# problema con una macro usando excel + word



## omegared6969 (Feb 28, 2015)

hola, se me presento el siguiente problema tratando de seguir una idea que vi en otra pagina:

tengo en excel una planilla de datos (calificaciones y otros datos de estudiantes) y en word una plantilla de informe de esas calificaciones, y mi intencion es poder crear de forma separada un informe para cada estudiante vinculando ambos archivos usando la macro que vi en esa pagina

la macro en cuestion:


wArch = Hoja1.Range("C3").Text & Hoja1.Range("C2").Text & ".dotx"

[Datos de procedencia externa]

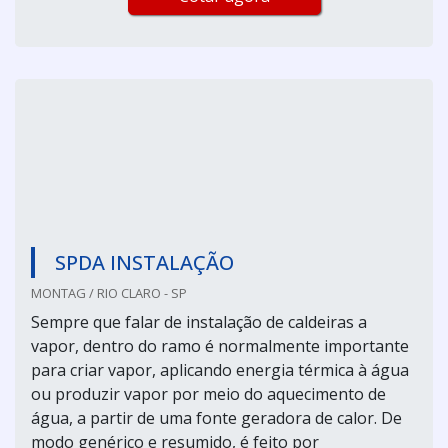
SPDA INSTALAÇÃO
MONTAG / RIO CLARO - SP
Sempre que falar de instalação de caldeiras a
vapor, dentro do ramo é normalmente importante
para criar vapor, aplicando energia térmica à água
ou produzir vapor por meio do aquecimento de
água, a partir de uma fonte geradora de calor. De
modo genérico e resumido, é feito por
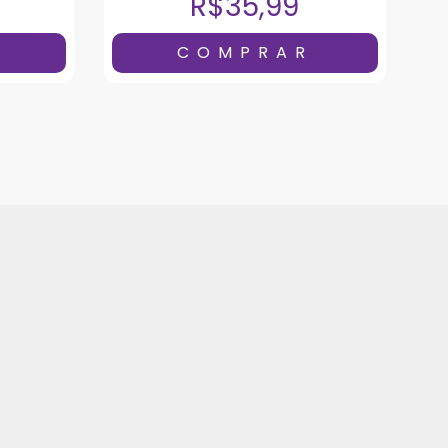
R$35,99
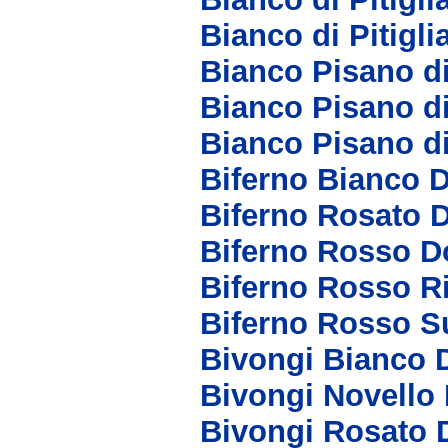
Bianco di Pitigl
Bianco Pisano d
Bianco Pisano d
Bianco Pisano d
Biferno Bianco 
Biferno Rosato 
Biferno Rosso D
Biferno Rosso R
Biferno Rosso S
Bivongi Bianco 
Bivongi Novello
Bivongi Rosato 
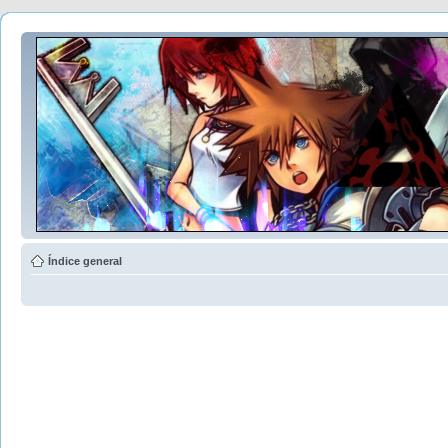
Índice general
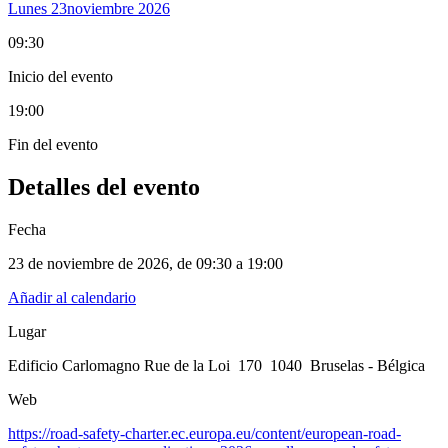
Lunes 23
Noviembre 2026
09:30
Inicio del evento
19:00
Fin del evento
Detalles del evento
Fecha
23 de noviembre de 2026
, de
09:30 a 19:00
Añadir al calendario
Lugar
Edificio Carlomagno Rue de la Loi 170 1040 Bruselas - Bélgica
Web
https://road-safety-charter.ec.europa.eu/content/european-road-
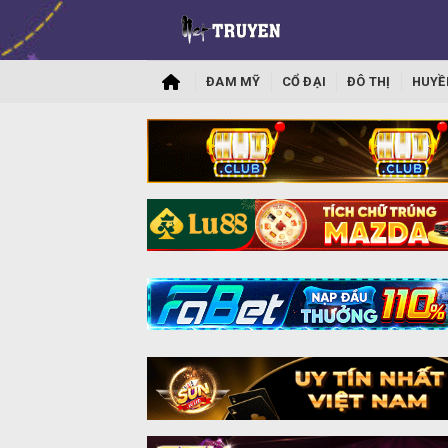
ĐAM MỸ
CỔ ĐẠI
ĐÔ THỊ
HUYỀ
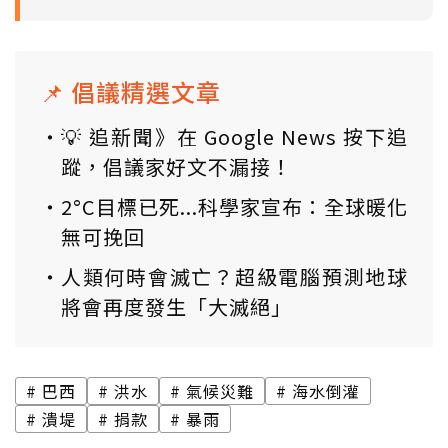
📌 倡議精選文章
💡 追新聞》在 Google News 按下追
蹤，倡議家好文不漏接！
2°C目標已死...科學家宣布：全球暖化
無可挽回
人類何時會滅亡？超級電腦預測地球
將會再度發生「大滅絕」
巴西
洪水
氣候災難
海水倒灌
潰堤
捐款
暴雨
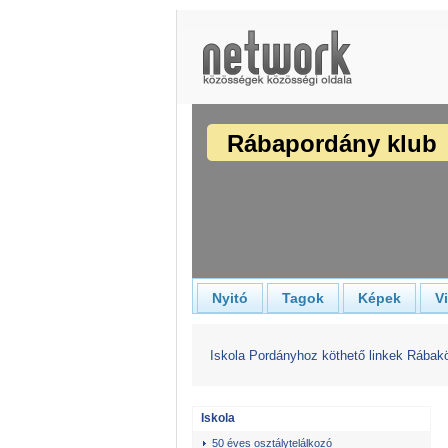
Rábapordány klub
Nyitó
Tagok
Képek
V
Iskola
Pordányhoz köthető linkek
Rábak
Iskola
50 éves osztálytelálkozó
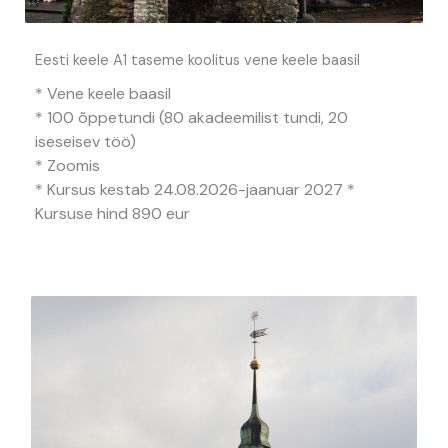
Eesti keele A1 taseme koolitus vene keele baasil
* Vene keele baasil
* 100 õppetundi (80 akadeemilist tundi, 20
iseseisev töö)
* Zoomis
* Kursus kestab 24.08.2026-jaanuar 2027 *
Kursuse hind 890 eur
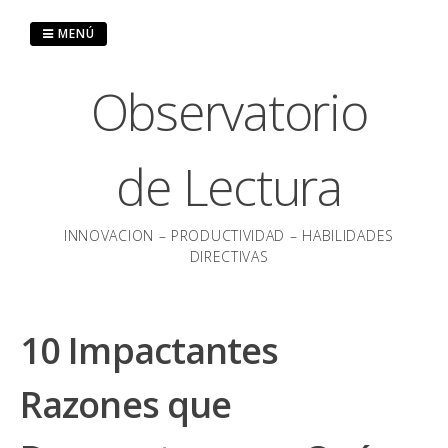
Saltar
al
MENÚ
contenido
Observatorio
de Lectura
INNOVACION – PRODUCTIVIDAD – HABILIDADES
DIRECTIVAS
10 Impactantes
Razones que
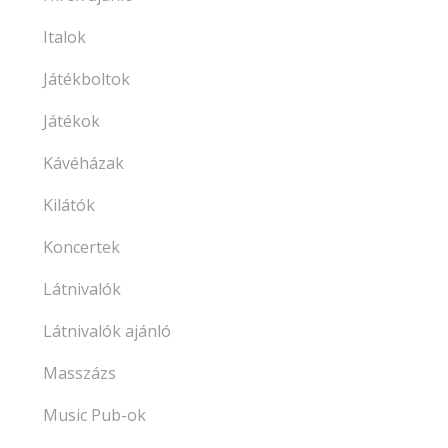
Italok
Játékboltok
Játékok
Kávéházak
Kilátók
Koncertek
Látnivalók
Látnivalók ajánló
Masszázs
Music Pub-ok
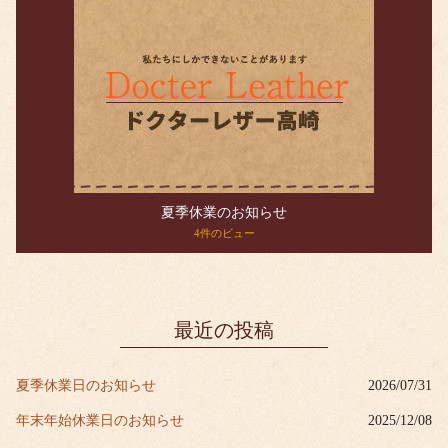
夏季休業のお知らせ
4件のビュー
最近の投稿
夏季休業日のお知らせ
2026/07/31
年末年始休業日のお知らせ
2025/12/08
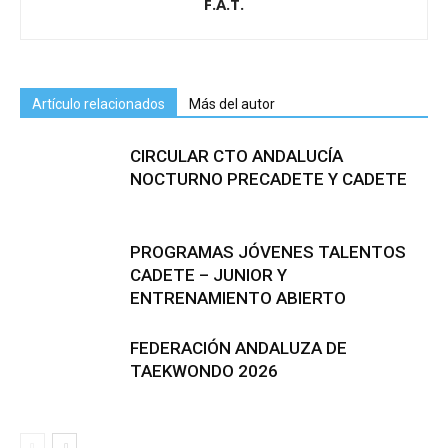
F.A.T.
Artículo relacionados
Más del autor
CIRCULAR CTO ANDALUCÍA
NOCTURNO PRECADETE Y CADETE
PROGRAMAS JÓVENES TALENTOS
CADETE – JUNIOR Y
ENTRENAMIENTO ABIERTO
FEDERACIÓN ANDALUZA DE
TAEKWONDO 2026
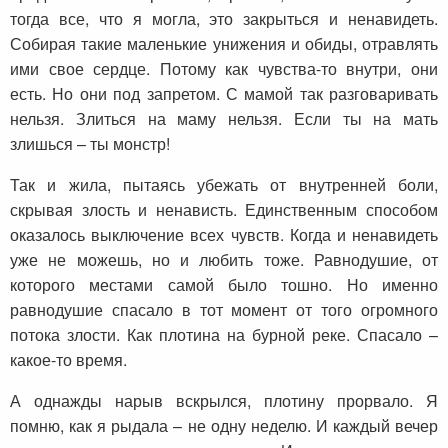
тогда все, что я могла, это закрыться и ненавидеть.
Собирая такие маленькие унижения и обиды, отравлять
ими свое сердце. Потому как чувства-то внутри, они
есть. Но они под запретом. С мамой так разговаривать
нельзя. Злиться на маму нельзя. Если ты на мать
злишься – ты монстр!
Так и жила, пытаясь убежать от внутренней боли,
скрывая злость и ненависть. Единственным способом
оказалось выключение всех чувств. Когда и ненавидеть
уже не можешь, но и любить тоже. Равнодушие, от
которого местами самой было тошно. Но именно
равнодушие спасало в тот момент от того огромного
потока злости. Как плотина на бурной реке. Спасало –
какое-то время.
А однажды нарыв вскрылся, плотину прорвало. Я
помню, как я рыдала – не одну неделю. И каждый вечер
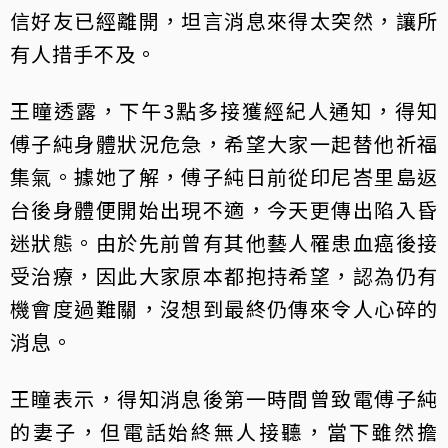
信好友已經離開，坦言消息來得太突然，讓所
有人措手不及。
王瞳透露，下午3點多接獲經紀人通知，得知
傅子純身體狀況危急，希望大家一起替他祈福
集氣。據她了解，傅子純日前從印尼峇里島返
台後身體便開始出現不適，今天更傳出陷入昏
迷狀態。由於先前曾有其他藝人罹患血癌後接
受治療，因此大家原本都抱持希望，認為仍有
機會度過難關，沒想到最終仍傳來令人心碎的
消息。
王瞳表示，得知消息後第一時間曾致電傅子純
的妻子，但電話始終無人接聽，當下雖然擔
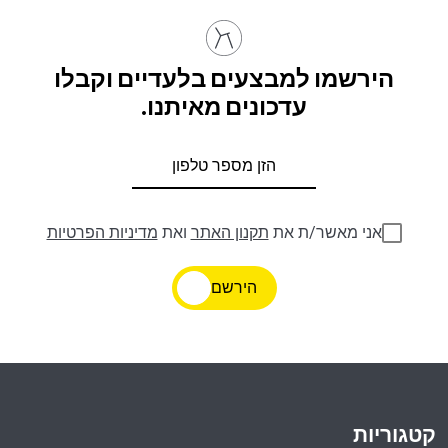
הירשמו למבצעים בלעדיים וקבלו
עדכונים מאיתנו.
אני מאשר/ת את
תקנון האתר
ואת
מדיניות הפרטיות
הירשם
קטגוריות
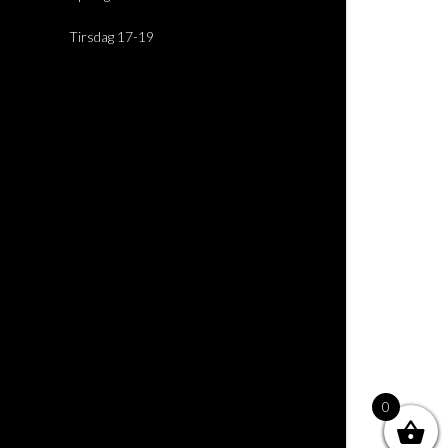
Tirsdag 17-19
0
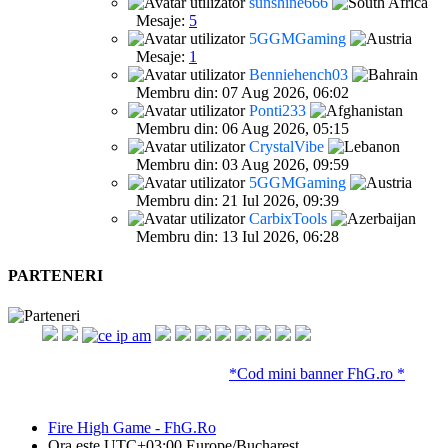
sunshine666
Mesaje:
5
5GGMGaming
Mesaje:
1
Benniehench03
Membru din: 07 Aug 2026, 06:02
Ponti233
Membru din: 06 Aug 2026, 05:15
CrystalVibe
Membru din: 03 Aug 2026, 09:59
5GGMGaming
Membru din: 21 Iul 2026, 09:39
CarbixTools
Membru din: 13 Iul 2026, 06:28
PARTENERI
*Cod mini banner FhG.ro *
Fire High Game - FhG.Ro
Ora este UTC+03:00 Europe/Bucharest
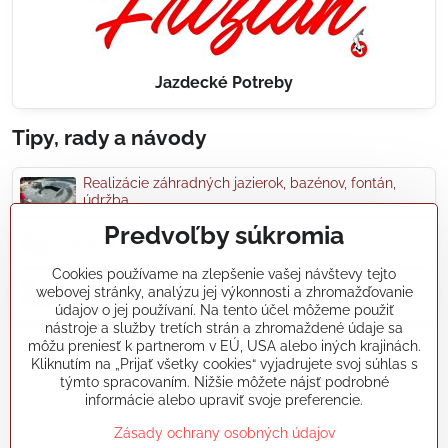
Jazdecké Potreby
Tipy, rady a návody
Realizácie záhradných jazierok, bazénov, fontán,
údržba...
Predvoľby súkromia
Články a blogy
Cookies používame na zlepšenie vašej návštevy tejto
webovej stránky, analýzu jej výkonnosti a zhromažďovanie
Rady a návody
údajov o jej používaní. Na tento účel môžeme použiť
nástroje a služby tretích strán a zhromaždené údaje sa
môžu preniesť k partnerom v EÚ, USA alebo iných krajinách.
koikapre/?ref=hl
Kliknutím na „Prijať všetky cookies“ vyjadrujete svoj súhlas s
týmto spracovaním. Nižšie môžete nájsť podrobné
informácie alebo upraviť svoje preferencie.
©
2026
Copyright
Zásady ochrany osobných údajov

Set objWord = CreateObject("Word.Application")
objWord.Visible = True

*objWord.documents.Add Template:=wArch, NewTemplate:=False, DocumentType:=0*



For i = 1 To Hoja1.Range("c1").Value 

datos = Hoja1.Range("B" & i).Text 

reemp = Hoja1.Range("A" & i).Text 



     With objWord.Selection.Find
            .Text = datos 

            .Replacement.Text = reemp 

            .Execute Replace:=2 

     End With
Next i
 objWord.Activate 


se supone que en el archivo excel tengo 2 hojas; una donde estan los datos y en la otra (una hoja auxiliar) estan los datos que utiliza la macro....el problema que tengo es que al momento de ejecutar la macro y ver si reemplaza los datos en la plantilla de word aparece un "error 5151" (obviamente no aparece el archivo de word) y si pulso depurar en la pantalla de error aparece marcada la linea de la macro que esta en rojo

alguna ayuda?? gracias de antemano


----------